Carnegie Library for Local History
Dr. George Norlin’s legacy as President of University of Colorado is primarily two-fold:
1. He expanded the campus to allow for the student body to grow from 1,500 to 5,000 by bringing on board architect Charles Z. Klauder to design 15 buildings over the course of 20 years.

Designed by Klauder in the Tuscan Vernacular Style
2. He resisted the Ku Klux Klan when Governor Morley and KKK Grand Dragon, John Galen Locke, told him to fire any Catholic or Jewish CU faculty member.

Prior to taking on the acting president position in 1916, Dr. Norlin was a professor at CU teaching Greek language and literature. According to a brief biography from Rutgers University, his colleagues knew him as a renaissance man, for “he was an athlete (boxer, swimmer, hiker, angler, tennis player), cook, poker player, and writer of poetry, as well as a skilled translator of Greek literature and analyst of contemporary issues in education and politics.”
Speaking of contemporary issues, in 1917, sensing a tide of tyranny flowing from Germany, Norlin wrote an address to Phi Beta Kappa graduates at the University of Missouri titled An Odious Comparison that was a warning against patriotism that leads to hatred, fear, and war. He compared Athenian aggression in the Peloponnesian War to Germany’s aggression in World War I, and how Germany had changed from “a people so rich in what we term the gifts of civilization that their wealth has overflowed their boundaries and penetrated the world” into a people who worshiped iron and war. Later, in 1932, after a trip to Berlin, he would warn of the coming Nazi fascism.
Norlin was also an excellent scout for talent, as evidenced in his choice of Charles Z. Klauder as architect for CU’s expanding campus. Klauder and his partner, Frank Day, were chosen to create a Campus Development Plan and design buildings around that plan. Sadly, Frank Day died in 1918, leaving Klauder to design the buildings alone.

Klauder’s designs are a twist on the collegiate gothic style, which he called the Tuscan Vernacular Style, or colloquially the “University of Colorado Style.” Dr. Norlin characterized Klauder’s buildings as “a physical body complementing the academic soul and spirit of the university.” They stand today as “multi-hued sandstone walls and tile roofs, off-white limestone trim, and black metal accents. Exterior walls built of locally quarried sandstone vary in color from light buff to reddish purple.”

A Klauder Design in the Tuscan Vernacular Style
According to the Campus Design Principles, which were developed in 1919 and continue to guide CU Boulder building design today, ideal architectural forms for all new campus buildings should be:
- Soft, playful, non-serious forms that are natural and simple
- Forms that are picturesque and exhibit charm
- Modest in massing with detail reserved for focal points
- Interesting in silhouette with roofs of various heights and intersecting forms
George Norlin’s name lives on today, for the Norlin Library on CU Boulder’s campus is named after the late president, and a quote from Isocrates, who Norlin translated extensively, is written over the doorway to the library.
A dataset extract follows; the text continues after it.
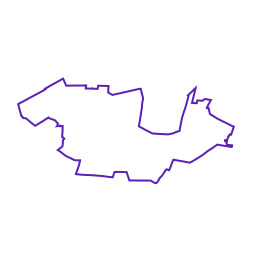 Tecámac, México, Mexico (Equal Earth projection), rotated 81°
{"feature_id": "50627088B86609194927709", "entity_name": "Tecámac", "entity_type": "district", "adm_level": 2, "iso_a3": "MEX", "parent_name": "Mexico", "parent_adm1": "México", "projection": "equal_earth", "projection_center": [-98.994, 19.711], "detail": "fine", "context": "isolated", "style": "outline", "palette": "violet", "viewbox_px": 256, "rotation_deg": 81, "n_neighbors": 0, "source": "geoboundaries", "source_scale": "gbopen_adm2", "svg_char_len": 5205}
<svg xmlns="http://www.w3.org/2000/svg" viewBox="0 0 256 256"><g transform="rotate(81 128 128)"><path d="M143.2,23.3L142.7,24.1L142.3,24.9L140.5,27.3L140.2,27.7L138.1,30.7L136.5,33.0L134.9,35.2L133.3,37.5L132.5,38.5L131.5,39.7L129.9,41.6L129.2,42.3L129.0,42.5L128.8,42.7L128.7,42.9L128.5,43.2L128.1,43.5L128.0,43.8L127.9,43.9L127.8,44.1L127.7,44.2L127.1,44.9L123.8,45.1L121.0,45.3L121.1,45.8L121.0,46.2L120.7,47.0L120.4,47.1L118.9,46.0L118.4,45.6L117.7,45.2L117.4,44.9L115.2,43.2L113.3,41.7L112.7,43.7L112.0,45.4L111.7,46.4L111.4,47.3L111.6,47.5L111.6,47.9L112.7,50.3L112.1,53.0L111.7,55.3L113.8,56.1L114.2,56.2L113.9,57.9L113.6,59.2L113.2,60.9L112.8,60.7L109.7,59.4L107.5,58.5L104.1,57.0L101.4,55.9L99.9,55.3L99.6,55.1L99.4,55.1L99.1,55.0L100.8,57.5L101.5,58.4L102.1,59.3L104.1,62.2L104.4,62.7L104.8,63.2L105.0,63.5L105.3,63.0L107.6,64.0L110.0,65.0L114.2,66.9L114.5,67.0L118.1,68.8L119.3,69.5L120.3,70.0L123.9,71.8L124.7,72.2L126.4,73.0L129.0,74.0L132.9,75.4L137.0,76.9L138.9,77.5L139.4,81.0L139.6,81.0L139.9,82.9L140.2,83.8L140.3,84.6L140.4,85.8L140.6,88.9L140.5,89.2L140.5,90.0L140.0,92.0L139.1,96.4L138.7,98.7L138.3,100.1L138.2,100.2L138.1,100.5L137.3,104.6L135.7,106.8L133.6,109.8L130.8,113.4L128.1,117.0L125.6,116.2L123.2,115.3L120.9,114.6L118.5,113.8L114.6,112.6L111.5,111.6L108.4,110.6L107.9,110.7L107.1,110.5L105.9,110.1L102.6,109.0L102.2,108.8L101.8,108.7L101.4,108.6L101.2,108.5L101.0,108.4L100.9,108.4L100.6,108.5L100.3,108.5L100.0,108.5L99.7,108.5L99.2,108.6L98.9,108.6L98.6,108.7L98.3,108.7L98.1,108.7L97.8,108.7L97.5,108.8L97.2,108.8L96.9,108.8L96.7,108.8L96.4,108.9L96.1,108.9L95.8,108.9L95.5,109.0L95.0,109.0L94.7,109.0L94.4,109.1L94.2,109.1L93.9,109.1L93.6,109.1L93.1,109.2L92.8,109.2L92.5,109.3L92.3,109.3L92.0,109.3L91.2,109.4L91.2,112.3L92.1,125.2L92.9,138.2L92.8,138.3L89.9,142.0L86.7,141.4L83.5,140.7L82.5,145.8L81.6,150.9L83.0,151.3L84.6,151.9L84.4,152.6L84.3,153.3L84.2,154.0L84.0,154.7L83.9,155.4L83.8,156.1L83.5,157.4L83.4,157.4L83.5,157.6L83.4,158.2L83.2,158.9L83.1,159.7L83.0,160.4L82.8,161.1L82.7,161.8L82.6,162.2L82.6,162.3L82.5,162.5L82.5,163.0L82.4,163.2L82.4,163.4L82.4,163.5L80.9,163.3L80.9,163.2L80.3,162.9L79.4,162.7L78.3,170.6L77.5,175.5L76.7,181.4L76.5,182.4L75.0,182.8L74.8,182.9L73.2,183.3L71.7,183.7L70.0,184.1L69.1,184.3L69.1,184.5L71.0,189.6L72.7,194.3L74.3,198.7L75.1,200.7L75.3,201.3L76.1,203.6L76.6,203.2L77.5,205.1L79.7,211.3L82.9,220.5L83.5,222.2L85.2,226.9L85.4,227.5L85.9,228.9L85.9,229.1L87.2,232.7L90.7,232.4L93.8,232.1L94.0,232.1L95.8,231.8L96.2,231.8L97.5,231.6L97.8,231.6L99.4,231.4L99.3,231.1L100.5,230.5L100.7,230.4L101.6,230.1L101.8,229.7L102.5,227.3L104.9,225.1L106.8,223.5L108.2,222.3L110.6,220.0L110.7,219.9L111.3,219.3L111.0,218.6L110.8,217.9L110.5,217.4L109.9,215.9L109.0,213.8L107.9,211.0L107.2,209.5L106.7,208.5L106.4,207.6L106.1,206.9L105.8,206.4L105.6,205.9L105.5,205.6L105.2,204.9L105.8,204.6L106.4,203.6L106.5,203.4L106.7,203.0L106.8,202.8L106.9,202.7L107.4,201.8L107.9,200.9L108.1,200.5L108.9,199.0L111.9,197.0L112.3,196.6L112.5,196.5L114.0,197.3L114.6,196.8L115.1,197.5L115.1,196.8L115.1,196.2L115.1,194.6L115.6,194.7L115.8,193.3L115.9,192.2L118.2,192.7L120.7,193.1L123.2,193.7L123.5,193.8L125.9,194.3L126.6,194.5L126.8,194.4L126.9,194.1L127.0,193.8L127.1,193.7L127.8,193.2L128.6,192.6L128.7,192.8L128.8,193.0L129.0,193.2L129.1,193.3L129.4,193.6L129.8,194.1L130.0,194.3L130.7,194.4L130.9,194.3L132.5,194.7L133.7,195.0L135.6,195.5L136.2,196.2L138.8,200.8L141.2,198.1L142.2,197.2L142.7,196.8L144.5,195.1L145.2,194.4L145.9,193.7L147.5,191.4L148.1,190.6L148.6,189.8L151.2,186.1L151.6,185.2L152.1,182.9L152.4,180.3L152.5,180.3L154.5,181.2L157.0,182.2L160.8,184.2L163.1,185.5L165.4,186.7L167.1,180.2L167.5,178.2L168.4,174.0L168.7,172.1L169.0,171.2L169.6,168.3L170.0,166.8L171.1,162.1L171.9,159.2L172.0,159.0L172.3,158.0L173.2,154.9L174.3,150.8L171.8,149.5L169.4,148.2L169.4,147.9L169.7,145.5L169.8,145.4L169.8,145.2L169.9,144.4L169.9,144.1L170.1,143.1L170.8,139.2L171.3,136.3L175.4,135.6L179.4,135.0L180.0,134.9L181.1,128.1L181.6,125.5L182.0,123.0L182.9,117.4L183.5,113.8L183.6,113.5L184.4,112.7L185.5,111.4L186.5,110.1L186.8,108.8L186.9,108.6L186.1,107.7L185.5,107.0L185.4,106.9L185.0,106.4L184.5,106.1L183.0,105.1L182.3,104.3L181.9,103.9L181.1,102.8L180.7,102.2L180.1,101.6L179.5,101.0L178.7,100.3L177.7,99.3L176.9,98.5L176.8,98.4L176.0,97.9L175.3,97.3L174.8,96.3L176.2,94.0L174.9,93.2L173.0,92.0L169.3,90.0L168.9,89.8L168.7,89.7L168.4,89.4L167.5,88.8L166.4,88.1L168.0,83.5L169.6,78.9L171.2,74.4L171.9,72.3L171.0,69.7L169.0,64.6L167.1,60.3L166.1,58.0L165.7,57.3L165.0,56.0L164.4,54.9L163.5,53.4L161.7,49.5L161.3,48.4L159.9,45.5L158.5,42.6L158.4,42.3L160.1,37.4L161.7,32.5L163.0,28.6L162.4,28.1L162.1,28.0L161.4,27.8L160.8,30.3L160.7,30.7L160.6,31.2L160.4,32.1L159.8,32.7L159.4,33.0L158.9,33.1L158.5,33.0L158.1,32.9L157.5,32.6L157.0,32.5L156.7,33.5L156.2,34.2L155.6,34.1L155.1,33.9L155.7,32.1L155.4,31.8L155.2,31.8L154.9,31.7L154.4,31.4L154.1,31.3L153.7,31.2L153.4,31.0L153.3,30.9L153.1,30.7L152.6,30.5L152.4,30.4L152.3,30.0L152.1,29.7L151.9,29.6L151.6,29.5L151.4,29.6L151.2,29.4L150.9,29.1L150.8,28.9L150.8,28.6L150.6,28.5L150.3,28.4L150.7,27.2L148.1,25.8L145.2,24.3L143.2,23.3Z" fill="none" stroke="#5b21b6" stroke-width="2"/></g></svg>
It reads, “Who Knows Only his Own Generation Remains Always a Child.”
The Norlin Charge is a speech written by Norlin for the 1935 University of Colorado commencement, and it has been read at every commencement ceremony since. In the speech, Norlin argues that graduation is not a separation of student and university, but rather the beginning of a lifetime union between them. He says, “the university consists of all who come into and go forth from her halls, who are touched by her influence and who carry on her spirit. Wherever you go, the university goes with you. Wherever you are at work, there is the university at work.”